American tennis player (1916–1988)

George Pero (April 16, 1916 – March 23, 1988) was an American tennis player in the 1930s, 1940s and 1950s. He was born in Miami, Florida.

Pero played on the University of Miami tennis team that went unbeaten for three years between 1938 and 1940. While Pero was on the team, it lost to only two other colleges (Stanford and the University of California), and Pero himself did not lose a single match during his sophomore and junior years at Miami.

Pero enlisted in the Army Air Corp in the spring of 1942.
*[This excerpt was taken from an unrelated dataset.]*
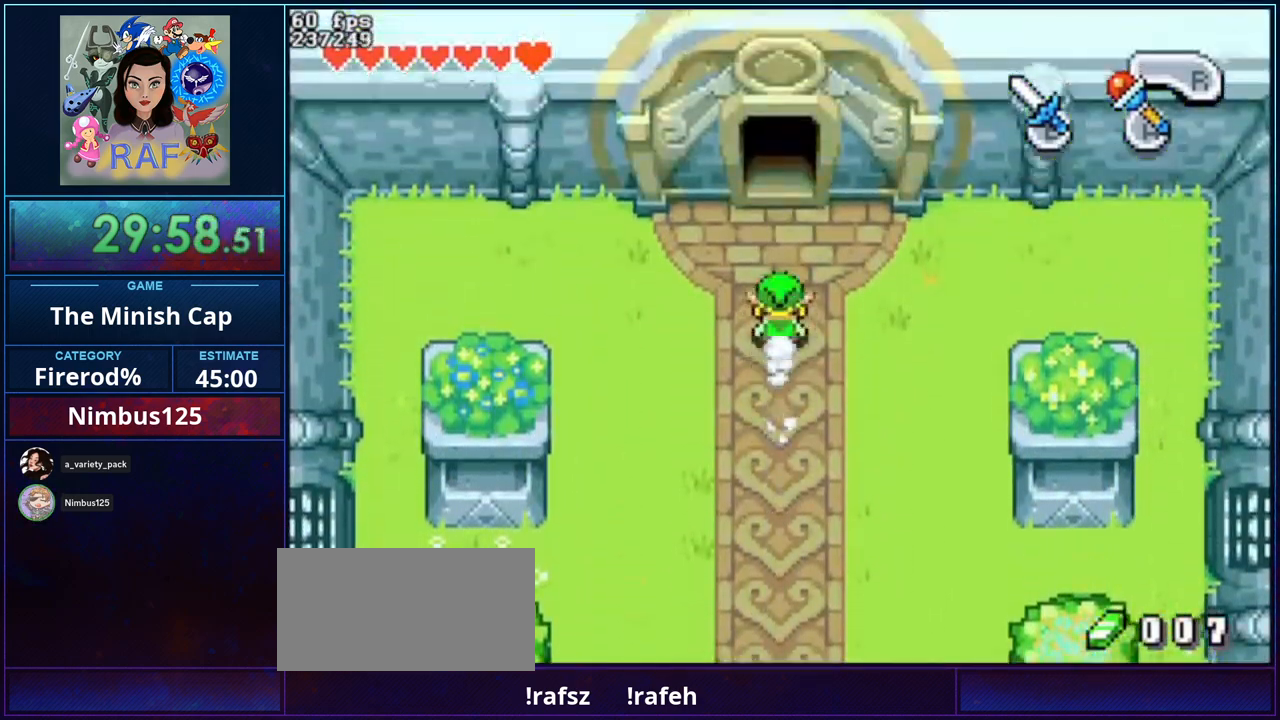
{"buttons": ["DPAD_UP"], "events": [[133, "R1", "up"]]}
After World War II, he continued his tennis career, winning the Southern Championships and several state titles including Kentucky, Louisiana and Alabama. During his career, he had wins over future International Tennis Hall of Fame enshrinees Frank Parker, Sidney Wood and Don McNeill, and former NCAA singles champion Gardner Larned. At the Cincinnati Open, Pero reached the singles final in 1947 before falling to future International Tennis Hall of Fame enshrinee Bill Talbert. Pero also reached doubles finals in Cincinnati before and after the war. He teamed with Bill Hardie to reach the doubles final in 1937 (losing to John McDiarmid and Eugene McCauliff) and with Richard Hart to reach the doubles final in 1947 (losing to Talbert and Morey Lewis).

Pero was inducted into the Miami City Sports Hall of Fame.

==Personal life==
Pero and his wife had at least one child, a daughter named Allegra, before divorcing in the early 1970s. He taught his daughter how to play tennis and she later received All-American status twice. They won the Florida Tennis Association's Father-Daughter state championship together in 1973. Allegra was previously married to Billy Cesare, an American football player with the Tampa Bay Buccaneers.

===Legacy===
In April 1995, the first annual George Pero Memorial Family Tennis Championship was held in Lutz, Florida.